Crude oil prices dropped below $50 per barrel after the Organization of Petroleum Exporting Countries (OPEC) took the path of least resistance in the bid to end the supply glut in oil. Crude oil prices have been depressed for much of the last three years because the supply of oil in the market is simply more than the demand. The supply glut is a function of the return of some oil producers such as Libya and Iran to the market. In addition, U.S. shale oil producers are adding new rigs and pumping out more oil.
Last year OPEC announced a momentous deal between its member nations and some non-OPEC producers to reduce their oil output. The supply cut deal championed by Saudi Arabia targeted a reduction of 1.2 million barrels per day. However, the supply cut only had a marginal effect on reducing the supply and oil prices remained practically depressed. Market Watchers were hoping that OPEC would take more decisive action in its just-concluded meeting in Vienna.
The crude oil market is disappointed in OPEC
Crude oil prices crashed almost 5% on Thursday, May 25 after OPEC released a press release on its Vienna meeting. Brent Crude was down 4.7% to $51.44 per barrel and the West Texas Intermediate was down 4.8% to $48.90. The declines in the global crude oil market also trickled down to the energy sector of the U.S. stock market as the S&P 500 energy sector lost 1.8% in the trading session.
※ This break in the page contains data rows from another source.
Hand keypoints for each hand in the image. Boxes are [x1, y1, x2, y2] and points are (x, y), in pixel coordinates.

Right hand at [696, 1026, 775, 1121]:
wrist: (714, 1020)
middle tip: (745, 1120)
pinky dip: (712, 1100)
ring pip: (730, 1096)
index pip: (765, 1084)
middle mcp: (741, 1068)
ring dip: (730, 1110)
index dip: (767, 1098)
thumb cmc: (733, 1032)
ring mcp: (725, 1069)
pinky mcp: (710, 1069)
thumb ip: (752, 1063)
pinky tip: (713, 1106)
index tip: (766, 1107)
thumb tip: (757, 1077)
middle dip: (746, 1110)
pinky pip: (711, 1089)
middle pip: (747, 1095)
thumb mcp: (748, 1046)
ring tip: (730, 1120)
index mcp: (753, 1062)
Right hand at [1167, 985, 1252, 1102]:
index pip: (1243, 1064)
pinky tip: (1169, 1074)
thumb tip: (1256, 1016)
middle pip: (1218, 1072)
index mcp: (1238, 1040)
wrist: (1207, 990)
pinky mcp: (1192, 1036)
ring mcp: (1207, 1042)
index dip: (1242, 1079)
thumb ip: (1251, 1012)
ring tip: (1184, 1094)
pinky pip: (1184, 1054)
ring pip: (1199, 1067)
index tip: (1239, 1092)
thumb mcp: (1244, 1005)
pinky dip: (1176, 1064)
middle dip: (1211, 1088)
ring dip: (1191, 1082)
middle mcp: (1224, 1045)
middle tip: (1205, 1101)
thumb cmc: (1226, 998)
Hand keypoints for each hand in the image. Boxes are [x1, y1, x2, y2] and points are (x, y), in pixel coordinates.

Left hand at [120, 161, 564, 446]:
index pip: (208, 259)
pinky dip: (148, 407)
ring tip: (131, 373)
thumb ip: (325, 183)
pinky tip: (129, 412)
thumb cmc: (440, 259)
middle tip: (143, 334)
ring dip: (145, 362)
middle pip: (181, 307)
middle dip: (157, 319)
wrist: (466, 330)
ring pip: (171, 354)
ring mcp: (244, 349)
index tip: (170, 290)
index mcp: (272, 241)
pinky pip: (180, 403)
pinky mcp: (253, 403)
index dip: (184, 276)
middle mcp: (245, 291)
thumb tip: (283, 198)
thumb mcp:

The main reason for the decline in the market is that investors were disappointed in OPEC and its lack of a coherent plan to salvage the crude oil market. OPEC announced that its member nations have agreed to extend the current production cut for another nine months. In essence, OPEC will continue to reduce output by 1.2 million barrels per day until March 2018.
Erick Chambers, an analyst at Saxon Trade notes that “the market is not impressed by OPEC’s decision to extend the cuts because the previous cuts haven’t had any meaningful effect on ending the supply imbalance.” Market watchers were actually hoping that OPEC would deepen the cuts or agree on an outright production freeze in order to force a balance on the demand-supply dynamics of oil.
Investors are also not happy with the fact that OPEC is still exempting Nigeria and Libya from the production cuts. In addition, OPEC is allowing Iran to continue to increase its production levels up to 3.797 million barrels per day.
Here’s what OPEC can do to save oil
OPEC’s actions to extend the production cut is a mockery of the whole exercise – an exercise in futility at that. The deal to reduce oil production sounds halfhearted since it moves one-step forward and two steps backwards. Crude oil storage data are still at multiyear highs globally because many traders stored oil when it was selling cheap in the hopes of reselling at a profit when the price of oil increases.
OPEC also inadvertently contributed to the deluge of oil in storage. Many OPEC member-nations ramped up production last year ahead of the production cuts so that they would have oil to sell when the production cut gets underway. OPEC must find ways to drain the deluge of oil in storage if it is serious about forcing an increase in global oil prices.